Code Tips

WCF Service Error

I was modifying a service last night and I got this error when I hit one of the two endpoints of the service.
The server was unable to process the request due to an internal error...
For search engines (and anyone having a hard time reading the image), it says:

The server was unable to process the request due to an internal error. For more information about the error, either turn on IncludeExceptionDetailInFaults (either from ServiceBehaviorAttribute or from the configuration behavior) on the server in order to send the exception information back to the client, or turn on tracing as per the Microsoft .NET Framework 3.0 SDK documentation and inspect the server trace logs

The other endpoint on my service was unaffected. Usually when I do something stupid, I get the “Yellow Screen of Death” the first time I try to reach my service due to an improper web.config or some other easily correctable thing. This was the first time that I had seen this.
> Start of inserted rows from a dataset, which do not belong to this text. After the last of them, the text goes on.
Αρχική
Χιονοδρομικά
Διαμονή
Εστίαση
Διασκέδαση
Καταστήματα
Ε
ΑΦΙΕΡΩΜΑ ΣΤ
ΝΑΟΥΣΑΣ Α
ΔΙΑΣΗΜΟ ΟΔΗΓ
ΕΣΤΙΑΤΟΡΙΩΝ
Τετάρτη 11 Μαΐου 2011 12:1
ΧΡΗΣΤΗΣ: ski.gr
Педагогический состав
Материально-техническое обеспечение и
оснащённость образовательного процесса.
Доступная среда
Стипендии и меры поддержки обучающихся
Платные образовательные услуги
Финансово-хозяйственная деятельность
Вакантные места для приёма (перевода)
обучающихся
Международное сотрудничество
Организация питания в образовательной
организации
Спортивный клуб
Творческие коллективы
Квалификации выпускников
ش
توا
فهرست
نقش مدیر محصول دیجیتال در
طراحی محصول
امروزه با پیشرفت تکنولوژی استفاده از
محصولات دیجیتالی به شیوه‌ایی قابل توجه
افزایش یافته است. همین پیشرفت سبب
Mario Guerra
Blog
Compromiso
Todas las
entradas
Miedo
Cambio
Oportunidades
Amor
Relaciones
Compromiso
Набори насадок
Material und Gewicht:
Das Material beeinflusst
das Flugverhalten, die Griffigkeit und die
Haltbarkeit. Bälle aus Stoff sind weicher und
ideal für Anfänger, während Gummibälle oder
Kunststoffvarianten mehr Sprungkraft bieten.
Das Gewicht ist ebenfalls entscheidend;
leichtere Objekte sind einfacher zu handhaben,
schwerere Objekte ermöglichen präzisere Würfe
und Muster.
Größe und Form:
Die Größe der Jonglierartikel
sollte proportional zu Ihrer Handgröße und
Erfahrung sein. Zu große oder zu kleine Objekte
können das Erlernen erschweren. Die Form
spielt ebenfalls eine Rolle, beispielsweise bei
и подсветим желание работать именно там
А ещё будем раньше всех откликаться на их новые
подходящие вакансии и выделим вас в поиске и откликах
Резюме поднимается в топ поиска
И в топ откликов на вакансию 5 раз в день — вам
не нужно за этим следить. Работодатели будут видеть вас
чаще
I did some Googling and found out specifically how to get the “real” error message. I had to change my serviceDebug tag in my service’s web.config (located in system.ServiceModel/behaviors)

 <serviceBehaviors>
        <behavior name="PeteOnSoftware.SampleService_Behavior">
          <serviceDebug includeExceptionDetailInFaults="true" />
          <serviceMetadata httpGetEnabled="true"/>
        </behavior>
</serviceBehaviors>

This gave me a much more helpful message telling me that one of the elements in one of my request objects had already been defined (name and type were the defining factors) in another existing request.

There were two fixes for this. Once was a “hack” in my opinion and the other was the “correct” solution. The hack was to turn off metadata exchange on that endpoint (my particular error was related to generating the WSDL). To do that, I would have set the

<serviceMetadata httpGetEnabled="true"/>

to

<serviceMetadata httpGetEnabled="false"/>

and remove this line from beside my endpoint definition.

<endpoint contract="IMetadataExchange" binding="mexHttpBinding" address="mex" />

That would prevent developers from inside the company from generating proxy classes automatically with svcutil.exe. I didn’t want that at all.

What I did instead was to rename the element to something that made more sense anyway. This time when I built, the endpoint came up with no problem and the link to the WSDL returned the proper XML that developers would need to “reproxy”. Problem solved and lesson of the includeExceptionDetailInFaults learned!